Java system logs for troubleshooting purposes:-
Java uses the Startup and Control framework
for its startup. In the case of an error or unexpected behavior of the Startup
and Control Framework, it is important to check the following trace and log
files:
·
dev_jcontrol
·
dev_<node name>,
such as dev_dispatcher
·
jvm_<node name>.out,
such as jvm_dispatcher.out
·
std_server<X>.out,
e.g. std_server0.out
·
std_dipatcher.out
The trace and log files are stored in the
work directory of an instance. This directory is called
/usr/sap/<SID>/<instance name>/work.
dev_jcontrol : It is the trace file
for the JControl process. dev_jcontrol is the most important trace file for
problem messages when starting NetWeaver AS Java. The most recent messages are
written at the end of the file.
dev_<node name> : It is the trace file for
JLaunch processes. The trace file dev_<node name> is written for each
started JLaunch process, and therefore for every dispatcher and server process.
Examples are dev_dispatcher, dev_server0, dev_server1 etc.
jvm_<node name>.out : It is the output file for the
Java Virtual Machine (JVM).
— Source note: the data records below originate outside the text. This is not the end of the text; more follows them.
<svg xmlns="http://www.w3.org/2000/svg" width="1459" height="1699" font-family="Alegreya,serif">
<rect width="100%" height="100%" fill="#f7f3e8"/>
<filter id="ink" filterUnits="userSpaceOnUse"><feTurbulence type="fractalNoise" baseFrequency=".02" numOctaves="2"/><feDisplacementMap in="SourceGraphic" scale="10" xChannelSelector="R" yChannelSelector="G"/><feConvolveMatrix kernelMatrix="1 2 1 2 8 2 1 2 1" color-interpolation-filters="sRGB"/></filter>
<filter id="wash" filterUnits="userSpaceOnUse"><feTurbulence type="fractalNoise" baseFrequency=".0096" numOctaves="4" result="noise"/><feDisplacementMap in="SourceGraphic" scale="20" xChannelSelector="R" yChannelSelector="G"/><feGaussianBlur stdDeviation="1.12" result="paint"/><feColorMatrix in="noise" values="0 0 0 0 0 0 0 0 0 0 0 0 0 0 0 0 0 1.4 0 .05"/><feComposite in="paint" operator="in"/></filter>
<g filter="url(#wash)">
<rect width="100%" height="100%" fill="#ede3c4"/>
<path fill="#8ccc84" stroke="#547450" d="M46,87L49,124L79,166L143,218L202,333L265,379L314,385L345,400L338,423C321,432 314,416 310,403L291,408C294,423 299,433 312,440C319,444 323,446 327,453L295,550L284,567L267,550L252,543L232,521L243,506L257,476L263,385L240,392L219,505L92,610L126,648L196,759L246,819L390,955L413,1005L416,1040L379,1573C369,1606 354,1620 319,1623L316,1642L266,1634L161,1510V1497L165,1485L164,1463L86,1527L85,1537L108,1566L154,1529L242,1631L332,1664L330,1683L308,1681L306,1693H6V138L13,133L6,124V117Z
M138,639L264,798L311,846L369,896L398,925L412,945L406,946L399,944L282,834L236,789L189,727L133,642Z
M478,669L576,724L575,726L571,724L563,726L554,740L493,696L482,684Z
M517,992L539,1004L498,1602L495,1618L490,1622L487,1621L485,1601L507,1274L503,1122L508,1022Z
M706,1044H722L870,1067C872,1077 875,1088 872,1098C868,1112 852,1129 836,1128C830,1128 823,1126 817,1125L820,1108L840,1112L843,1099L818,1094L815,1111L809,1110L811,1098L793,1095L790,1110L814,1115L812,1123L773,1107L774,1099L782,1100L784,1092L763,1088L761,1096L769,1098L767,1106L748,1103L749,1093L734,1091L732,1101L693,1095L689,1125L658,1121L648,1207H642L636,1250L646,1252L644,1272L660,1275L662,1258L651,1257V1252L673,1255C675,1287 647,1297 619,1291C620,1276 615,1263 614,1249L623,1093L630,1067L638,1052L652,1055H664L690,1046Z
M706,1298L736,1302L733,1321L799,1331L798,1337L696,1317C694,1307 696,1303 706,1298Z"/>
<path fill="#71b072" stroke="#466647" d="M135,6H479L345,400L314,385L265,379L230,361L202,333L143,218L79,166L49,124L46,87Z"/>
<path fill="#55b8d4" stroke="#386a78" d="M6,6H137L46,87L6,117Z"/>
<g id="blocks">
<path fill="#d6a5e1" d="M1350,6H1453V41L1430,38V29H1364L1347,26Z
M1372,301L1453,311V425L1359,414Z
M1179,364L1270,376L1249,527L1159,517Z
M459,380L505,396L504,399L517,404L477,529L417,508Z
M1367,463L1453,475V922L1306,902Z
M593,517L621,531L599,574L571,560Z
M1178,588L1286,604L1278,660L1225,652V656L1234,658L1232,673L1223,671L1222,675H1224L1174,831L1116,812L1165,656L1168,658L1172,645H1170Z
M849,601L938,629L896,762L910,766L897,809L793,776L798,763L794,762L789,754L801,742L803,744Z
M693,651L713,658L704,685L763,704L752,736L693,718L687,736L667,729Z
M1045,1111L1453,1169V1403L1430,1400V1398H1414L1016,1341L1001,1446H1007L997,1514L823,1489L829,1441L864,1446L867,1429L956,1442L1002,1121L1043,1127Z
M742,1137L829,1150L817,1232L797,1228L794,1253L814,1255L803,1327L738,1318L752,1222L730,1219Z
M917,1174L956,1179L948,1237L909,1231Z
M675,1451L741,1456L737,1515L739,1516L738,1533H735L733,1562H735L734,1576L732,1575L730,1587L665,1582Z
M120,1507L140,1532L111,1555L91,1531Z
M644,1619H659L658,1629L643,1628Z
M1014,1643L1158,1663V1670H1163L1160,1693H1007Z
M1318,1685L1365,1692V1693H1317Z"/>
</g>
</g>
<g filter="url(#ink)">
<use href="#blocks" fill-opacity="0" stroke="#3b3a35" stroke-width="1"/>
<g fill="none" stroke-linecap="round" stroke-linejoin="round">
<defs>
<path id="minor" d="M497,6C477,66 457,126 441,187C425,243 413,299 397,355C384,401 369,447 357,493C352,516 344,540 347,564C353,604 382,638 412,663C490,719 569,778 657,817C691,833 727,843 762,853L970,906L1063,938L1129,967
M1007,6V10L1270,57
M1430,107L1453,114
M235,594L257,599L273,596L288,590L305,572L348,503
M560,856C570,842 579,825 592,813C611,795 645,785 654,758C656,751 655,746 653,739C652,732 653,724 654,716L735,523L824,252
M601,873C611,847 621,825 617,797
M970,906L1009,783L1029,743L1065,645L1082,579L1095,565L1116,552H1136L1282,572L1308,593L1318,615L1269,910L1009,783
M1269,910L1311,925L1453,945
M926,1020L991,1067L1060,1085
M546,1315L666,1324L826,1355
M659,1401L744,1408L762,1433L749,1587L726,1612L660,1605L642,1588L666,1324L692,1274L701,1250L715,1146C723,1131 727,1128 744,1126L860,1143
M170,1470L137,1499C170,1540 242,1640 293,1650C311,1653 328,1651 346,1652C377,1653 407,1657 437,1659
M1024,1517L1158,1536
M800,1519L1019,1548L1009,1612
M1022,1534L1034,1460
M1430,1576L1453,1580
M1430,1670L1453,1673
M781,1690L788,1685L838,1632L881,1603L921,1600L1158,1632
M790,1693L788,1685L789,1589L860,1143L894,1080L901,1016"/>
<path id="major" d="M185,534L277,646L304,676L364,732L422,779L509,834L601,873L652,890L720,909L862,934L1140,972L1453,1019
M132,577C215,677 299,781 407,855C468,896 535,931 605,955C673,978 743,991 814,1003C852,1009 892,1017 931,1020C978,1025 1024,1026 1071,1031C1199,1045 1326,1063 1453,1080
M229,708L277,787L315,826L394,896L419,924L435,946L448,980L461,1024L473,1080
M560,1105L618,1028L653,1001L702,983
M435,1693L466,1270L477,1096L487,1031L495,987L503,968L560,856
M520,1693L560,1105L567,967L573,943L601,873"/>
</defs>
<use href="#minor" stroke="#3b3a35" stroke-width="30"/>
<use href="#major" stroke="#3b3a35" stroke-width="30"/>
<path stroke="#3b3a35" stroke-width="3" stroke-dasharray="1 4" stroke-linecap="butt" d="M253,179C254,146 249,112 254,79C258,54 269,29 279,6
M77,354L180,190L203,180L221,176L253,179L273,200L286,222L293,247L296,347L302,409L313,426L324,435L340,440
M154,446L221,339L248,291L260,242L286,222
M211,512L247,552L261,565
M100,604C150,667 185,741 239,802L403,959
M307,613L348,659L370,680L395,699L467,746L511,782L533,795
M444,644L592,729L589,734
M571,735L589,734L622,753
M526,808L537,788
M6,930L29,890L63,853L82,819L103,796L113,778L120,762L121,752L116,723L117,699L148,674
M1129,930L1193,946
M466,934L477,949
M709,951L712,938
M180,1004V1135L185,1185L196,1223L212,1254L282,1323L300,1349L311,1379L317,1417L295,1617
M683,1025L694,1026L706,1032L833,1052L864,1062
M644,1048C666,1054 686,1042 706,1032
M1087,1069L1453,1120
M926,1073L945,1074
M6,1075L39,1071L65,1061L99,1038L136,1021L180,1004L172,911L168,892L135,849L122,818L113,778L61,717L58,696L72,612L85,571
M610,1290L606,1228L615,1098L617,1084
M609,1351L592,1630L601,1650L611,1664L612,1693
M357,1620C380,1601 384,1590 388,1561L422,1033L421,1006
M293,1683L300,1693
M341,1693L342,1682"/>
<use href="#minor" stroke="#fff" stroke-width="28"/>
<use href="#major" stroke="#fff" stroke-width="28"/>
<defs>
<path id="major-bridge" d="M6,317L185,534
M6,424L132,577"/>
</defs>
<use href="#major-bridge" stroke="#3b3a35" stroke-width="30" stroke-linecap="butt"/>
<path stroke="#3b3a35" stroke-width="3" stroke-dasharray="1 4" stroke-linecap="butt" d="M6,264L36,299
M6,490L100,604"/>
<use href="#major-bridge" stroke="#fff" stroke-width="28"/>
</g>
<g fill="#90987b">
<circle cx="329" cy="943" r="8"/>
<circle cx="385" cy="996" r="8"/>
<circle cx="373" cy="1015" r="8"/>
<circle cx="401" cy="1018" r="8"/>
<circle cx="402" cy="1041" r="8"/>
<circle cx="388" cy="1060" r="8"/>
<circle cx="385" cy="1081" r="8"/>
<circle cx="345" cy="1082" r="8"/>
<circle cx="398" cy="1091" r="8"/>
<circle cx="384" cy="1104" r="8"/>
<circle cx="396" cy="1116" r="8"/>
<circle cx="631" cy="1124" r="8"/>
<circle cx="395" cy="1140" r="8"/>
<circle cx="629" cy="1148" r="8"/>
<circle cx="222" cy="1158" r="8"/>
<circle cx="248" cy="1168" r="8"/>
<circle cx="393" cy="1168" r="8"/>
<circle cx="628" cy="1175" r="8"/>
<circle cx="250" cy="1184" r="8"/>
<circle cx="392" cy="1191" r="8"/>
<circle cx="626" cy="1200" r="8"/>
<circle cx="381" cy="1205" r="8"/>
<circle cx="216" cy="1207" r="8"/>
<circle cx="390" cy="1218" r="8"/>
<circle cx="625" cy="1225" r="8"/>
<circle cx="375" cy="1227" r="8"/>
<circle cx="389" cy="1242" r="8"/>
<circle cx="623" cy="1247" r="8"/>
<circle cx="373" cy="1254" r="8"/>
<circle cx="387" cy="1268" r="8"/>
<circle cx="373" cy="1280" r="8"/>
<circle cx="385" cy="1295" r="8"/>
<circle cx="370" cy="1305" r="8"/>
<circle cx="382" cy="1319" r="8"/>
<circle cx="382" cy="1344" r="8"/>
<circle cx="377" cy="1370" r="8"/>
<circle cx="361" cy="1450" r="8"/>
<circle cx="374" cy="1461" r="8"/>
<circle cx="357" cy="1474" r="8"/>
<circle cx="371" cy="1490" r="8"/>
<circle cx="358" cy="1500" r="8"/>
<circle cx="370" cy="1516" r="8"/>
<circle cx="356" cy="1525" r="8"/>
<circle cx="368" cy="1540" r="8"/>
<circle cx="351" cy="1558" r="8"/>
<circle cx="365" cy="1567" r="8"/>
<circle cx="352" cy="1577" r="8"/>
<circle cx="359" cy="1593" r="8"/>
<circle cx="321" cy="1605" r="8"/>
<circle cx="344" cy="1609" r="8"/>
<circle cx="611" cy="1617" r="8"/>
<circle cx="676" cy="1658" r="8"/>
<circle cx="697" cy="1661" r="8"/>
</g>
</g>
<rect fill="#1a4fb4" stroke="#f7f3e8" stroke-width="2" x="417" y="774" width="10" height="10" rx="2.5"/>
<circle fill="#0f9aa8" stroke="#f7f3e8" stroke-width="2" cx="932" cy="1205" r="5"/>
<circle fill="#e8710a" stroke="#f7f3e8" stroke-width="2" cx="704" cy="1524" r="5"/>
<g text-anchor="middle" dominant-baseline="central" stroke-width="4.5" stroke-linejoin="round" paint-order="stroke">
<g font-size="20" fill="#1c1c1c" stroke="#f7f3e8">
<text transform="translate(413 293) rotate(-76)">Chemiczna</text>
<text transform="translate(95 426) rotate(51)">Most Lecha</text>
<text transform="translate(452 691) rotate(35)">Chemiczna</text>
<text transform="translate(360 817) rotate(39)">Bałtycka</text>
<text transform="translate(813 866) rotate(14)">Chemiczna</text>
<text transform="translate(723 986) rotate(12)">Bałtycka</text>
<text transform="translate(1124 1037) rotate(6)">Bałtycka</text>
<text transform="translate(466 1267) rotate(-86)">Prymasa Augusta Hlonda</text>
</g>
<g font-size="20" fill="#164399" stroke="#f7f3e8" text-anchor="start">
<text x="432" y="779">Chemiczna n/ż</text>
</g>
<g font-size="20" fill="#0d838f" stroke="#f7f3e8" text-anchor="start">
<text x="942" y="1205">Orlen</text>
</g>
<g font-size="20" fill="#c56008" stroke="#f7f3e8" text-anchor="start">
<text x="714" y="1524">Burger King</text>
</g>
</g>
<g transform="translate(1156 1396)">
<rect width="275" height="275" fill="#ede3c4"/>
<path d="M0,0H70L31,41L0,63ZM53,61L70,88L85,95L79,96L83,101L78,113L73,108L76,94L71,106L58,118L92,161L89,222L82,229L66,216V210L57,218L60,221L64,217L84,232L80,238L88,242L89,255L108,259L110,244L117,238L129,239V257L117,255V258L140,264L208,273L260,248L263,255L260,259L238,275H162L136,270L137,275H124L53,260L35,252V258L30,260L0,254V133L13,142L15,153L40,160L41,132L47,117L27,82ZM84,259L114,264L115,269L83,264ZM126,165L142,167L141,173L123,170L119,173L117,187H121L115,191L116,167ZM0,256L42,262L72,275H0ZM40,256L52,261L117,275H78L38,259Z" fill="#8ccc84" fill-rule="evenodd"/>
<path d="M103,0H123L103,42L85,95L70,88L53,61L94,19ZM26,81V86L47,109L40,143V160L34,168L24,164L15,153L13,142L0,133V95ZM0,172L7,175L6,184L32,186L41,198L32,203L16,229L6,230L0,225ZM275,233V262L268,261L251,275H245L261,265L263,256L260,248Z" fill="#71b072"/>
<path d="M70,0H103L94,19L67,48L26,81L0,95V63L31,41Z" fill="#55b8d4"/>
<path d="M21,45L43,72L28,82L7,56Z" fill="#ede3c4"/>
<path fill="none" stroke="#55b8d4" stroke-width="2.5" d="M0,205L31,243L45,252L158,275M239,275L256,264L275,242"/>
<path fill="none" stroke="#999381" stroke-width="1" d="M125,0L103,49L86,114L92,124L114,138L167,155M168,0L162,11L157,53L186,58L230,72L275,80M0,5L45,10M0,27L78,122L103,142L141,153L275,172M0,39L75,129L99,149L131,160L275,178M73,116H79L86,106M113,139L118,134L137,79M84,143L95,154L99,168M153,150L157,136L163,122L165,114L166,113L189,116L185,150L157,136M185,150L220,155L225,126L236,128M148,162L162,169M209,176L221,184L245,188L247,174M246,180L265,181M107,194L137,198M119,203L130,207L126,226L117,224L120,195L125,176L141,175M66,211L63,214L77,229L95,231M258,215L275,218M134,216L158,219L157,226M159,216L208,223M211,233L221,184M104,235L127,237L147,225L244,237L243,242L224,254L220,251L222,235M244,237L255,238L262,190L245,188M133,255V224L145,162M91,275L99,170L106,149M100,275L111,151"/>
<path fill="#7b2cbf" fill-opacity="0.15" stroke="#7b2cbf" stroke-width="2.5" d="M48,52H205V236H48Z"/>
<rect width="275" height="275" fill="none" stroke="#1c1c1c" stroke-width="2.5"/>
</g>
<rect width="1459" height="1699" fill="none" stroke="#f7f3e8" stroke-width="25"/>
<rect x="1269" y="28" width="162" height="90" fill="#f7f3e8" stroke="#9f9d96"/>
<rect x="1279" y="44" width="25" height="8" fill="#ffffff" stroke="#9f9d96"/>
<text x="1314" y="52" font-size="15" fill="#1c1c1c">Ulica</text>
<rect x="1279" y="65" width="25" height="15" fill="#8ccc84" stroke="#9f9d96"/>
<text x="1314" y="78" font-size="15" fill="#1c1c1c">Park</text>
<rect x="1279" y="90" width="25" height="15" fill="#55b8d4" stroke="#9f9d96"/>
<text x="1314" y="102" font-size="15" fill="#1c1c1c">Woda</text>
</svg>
This JLaunch process represents a Java node such as
a dispatcher or a server and therefore a JVM.
std_server<X>.out and
std_dispatcher.out : These are
the default output files for the started managers and services of the
corresponding nodes.


All these trace and log files are very
important for troubleshooting SAP systems as these help:-
1.
To know why the system
went down.
2.
To know why the system is
not getting up/started.
3.
To know the component
where the problem lies.
4.
To know the action that
can be taken to bring the system back to stable state.